Comparison of the auto-generated DLS contours (depicted in blue) against the expert delineations (depicted in green) for two patients (a) and (b) in axial, sagittal and coronal plane views. The Aorta, PA and SVC are visible in Axial Slice 1, whereas the four chambers: LA, LV, RA and RV, and the Aorta are visible in Axial Slice 2. A: aorta. (Color figure online)

Table 3 displays the clinical contour evaluation scores of the auto-generated contours for 10 thoracic RT CT scans using the grading criteria described in Table 1. The expert identified all need for adjustments as minor modifications, with contours in acceptable ranges for the IVC, SVC, PA, LA and LV (median adjustments ranging between 5 to 15%). Most required adjustments were observed in the RV, with median 24% contours requiring modifications. Most of the minor adjustments were observed near the superior portion of the structures between CT image contour transitions. This may be attributed to the image artifacts introduced due to heart motion and image acquisition.

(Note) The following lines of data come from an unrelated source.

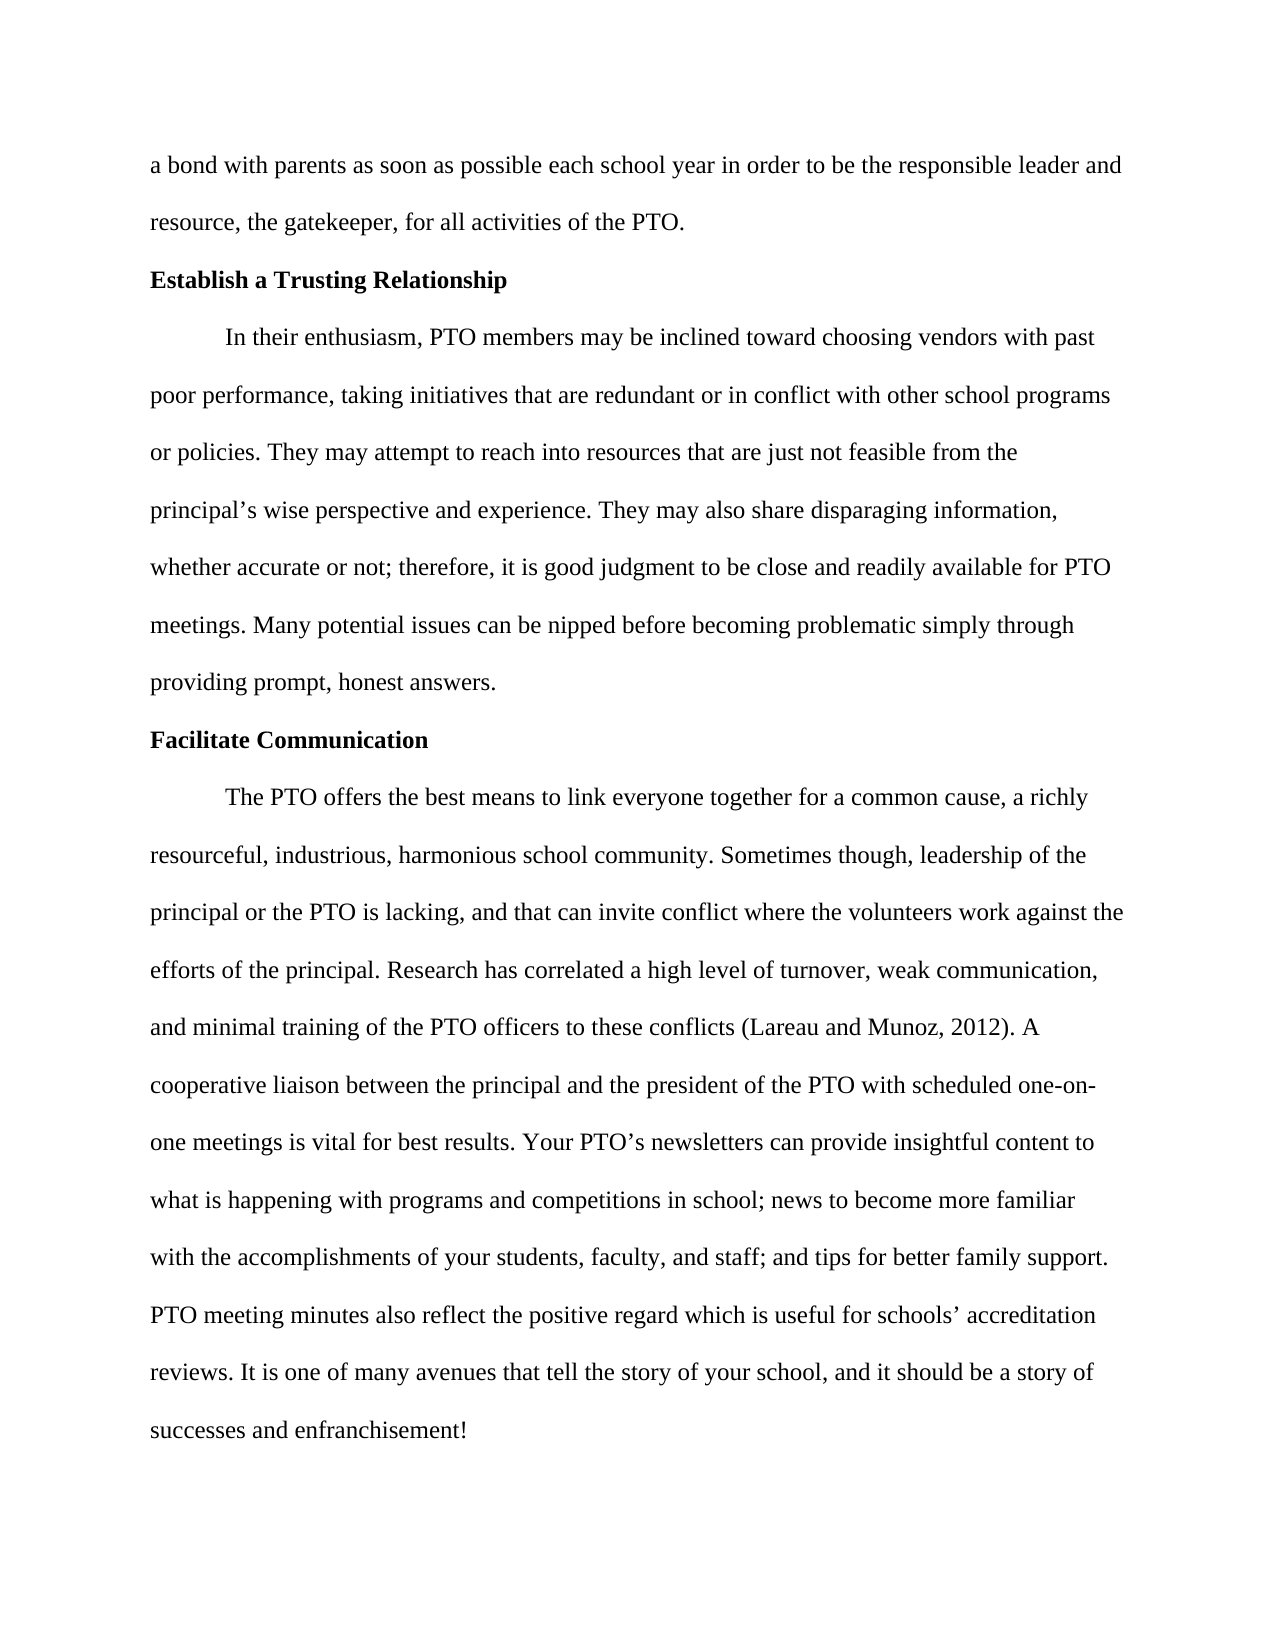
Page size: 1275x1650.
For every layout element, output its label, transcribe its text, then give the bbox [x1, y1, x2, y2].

text Establish a Trusting Relationship [150, 265, 1125, 294]
text In their enthusiasm, PTO members may be inclined toward choosing vendors with past poor performance, taking initiatives that are redundant or in conflict with other school programs or policies. They may attempt to reach into resources that are just not feasible from the principal’s wise perspective and experience. They may also share disparaging information, whether accurate or not; therefore, it is good judgment to be close and readily available for PTO meetings. Many potential issues can be nipped before becoming problematic simply through providing prompt, honest answers. [150, 322, 1125, 696]
text Facilitate Communication [150, 725, 1125, 754]
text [150, 150, 1125, 236]
text The PTO offers the best means to link everyone together for a common cause, a richly resourceful, industrious, harmonious school community. Sometimes though, leadership of the principal or the PTO is lacking, and that can invite conflict where the volunteers work against the efforts of the principal. Research has correlated a high level of turnover, weak communication, and minimal training of the PTO officers to these conflicts (Lareau and Munoz, 2012). A cooperative liaison between the principal and the president of the PTO with scheduled one-on-one meetings is vital for best results. Your PTO’s newsletters can provide insightful content to what is happening with programs and competitions in school; news to become more familiar with the accomplishments of your students, faculty, and staff; and tips for better family support. PTO meeting minutes also reflect the positive regard which is useful for schools’ accreditation reviews. It is one of many avenues that tell the story of your school, and it should be a story of successes and enfranchisement! [150, 782, 1125, 1444]
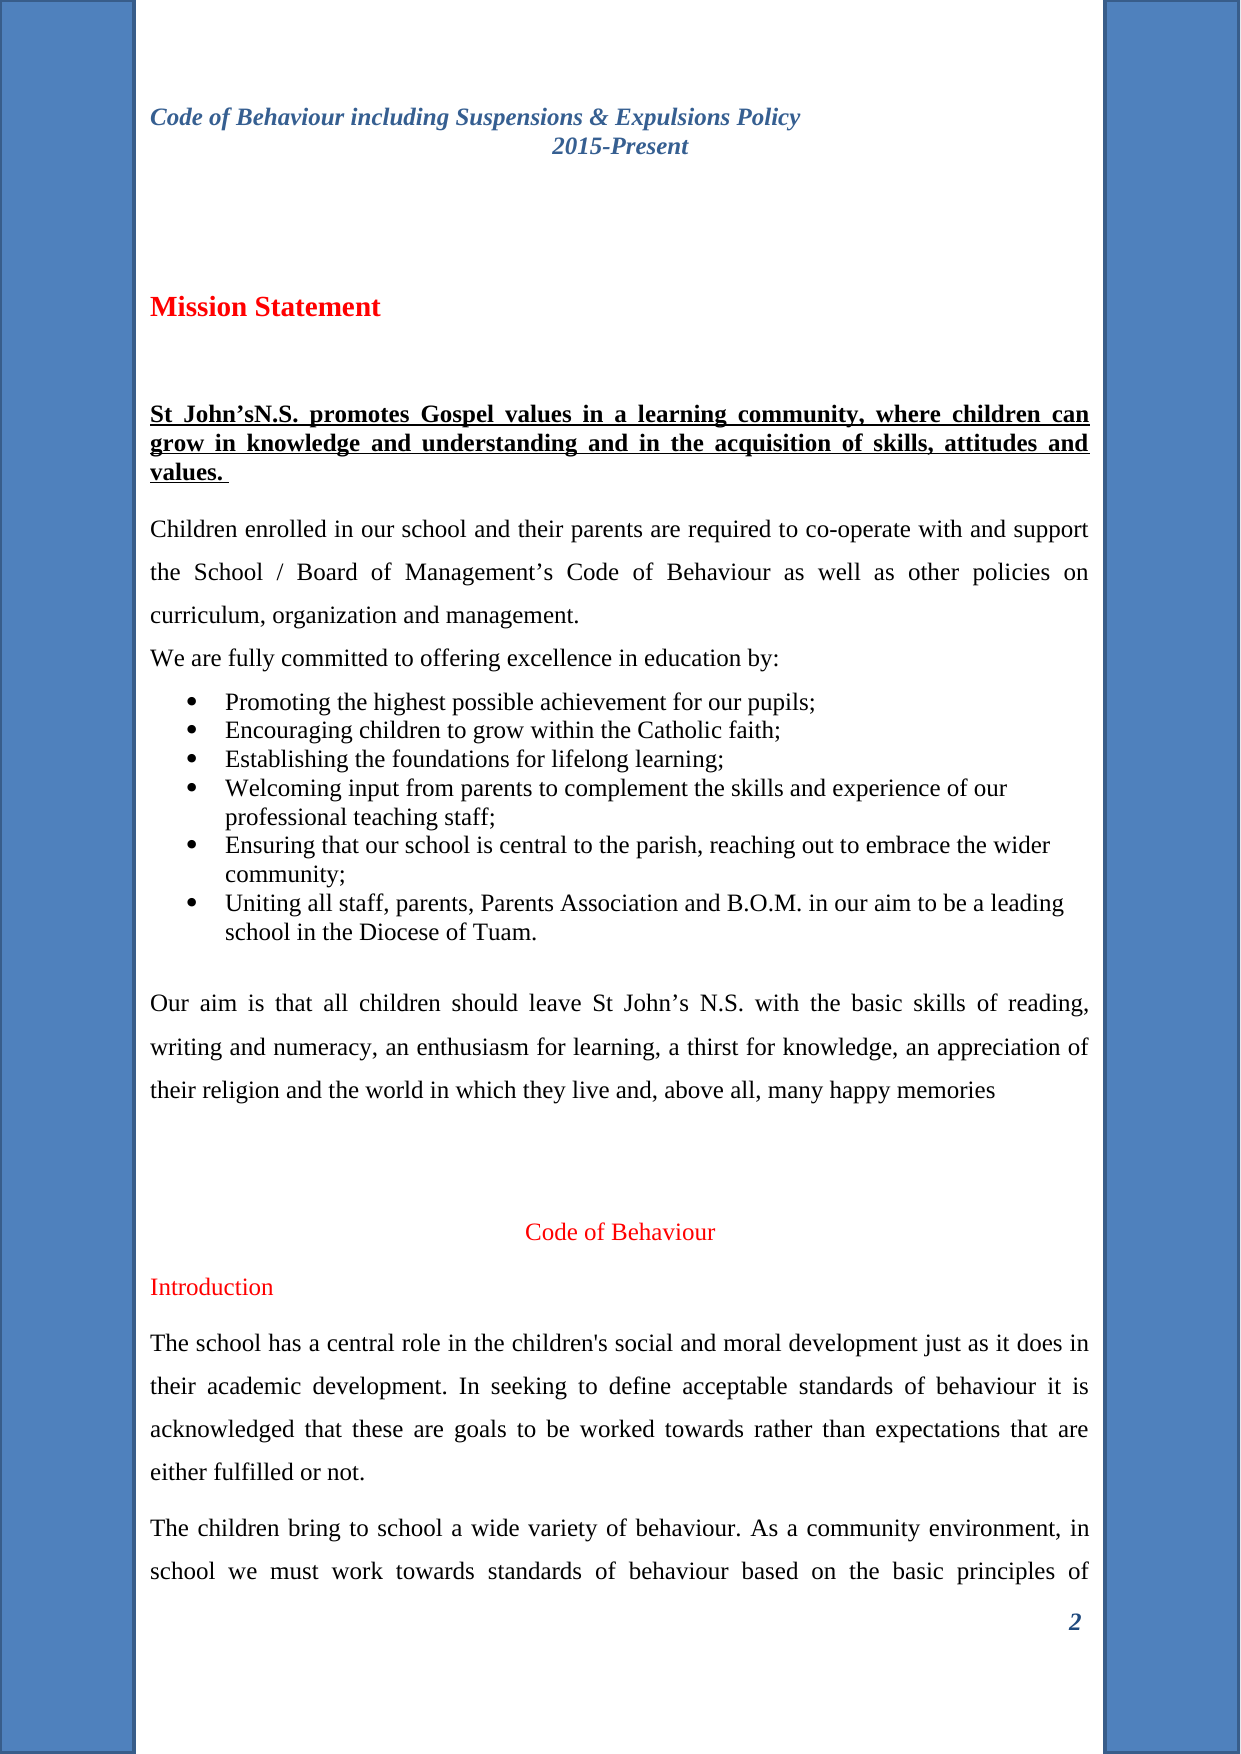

Table 3. Qualitative evaluation of auto-generated segmentations of 10 thoracic RT patient CT scans. A radiation oncologist expert determined the percentage of each auto-generated structure segmentation in Need of Adjustments (NOA). Expert identified all required changes as minor modifications. Least and most adjustments were required for SVC and RV structures, respectively, for clinical acceptance and use.

The qualitative scoring and quantitative evaluation for the aorta and IVC is lower than expected because both these substructure segmentations were extended on image slices beyond the clinical contouring protocol. According to the clinical contour guidelines, these two substructures should not be contoured beyond two slices below the last contoured image slice of the heart in the axial plane. However, due to lack of training on a large set of background CT images in the posterior portion of the heart contour during network training, our model continued to segment the aorta and IVC because of the presence of the substructure edges beyond the heart contour. This highlighted the consideration towards additional spatial input data requirements during network training for generating clinically acceptable auto-segmentations as input to radiation treatment planning.

4 Conclusion

We propose a model for auto-segmentation of cardio-pulmonary substructures from contrast and non-contrast enhanced CT images. The proposed model reduced substructure segmentation time for a new patient from about one hour of manual segmentation to approximately 10 s. We demonstrated that the model is robust against variability in image quality characteristics, including the presence or absence of contrast. We validated our approach by quantitatively comparing resulting contours against expert delineation. An expert concluded that overall 85% of the auto-generated contours are acceptable for clinical use without requiring adjustments. The resulting segmentations can effectively be utilized to study the effect of heart toxicity and clinical outcomes, as well as used as input to radiation therapy treatment planning. We have applied our approach to auto-segment an additional 283 treatment planning CT scans to study heart toxicity outcomes for lung cancer. The developed cardio-pulmonary segmentation models have being integrated into deep learning tools within the open-source CERR [2] platform.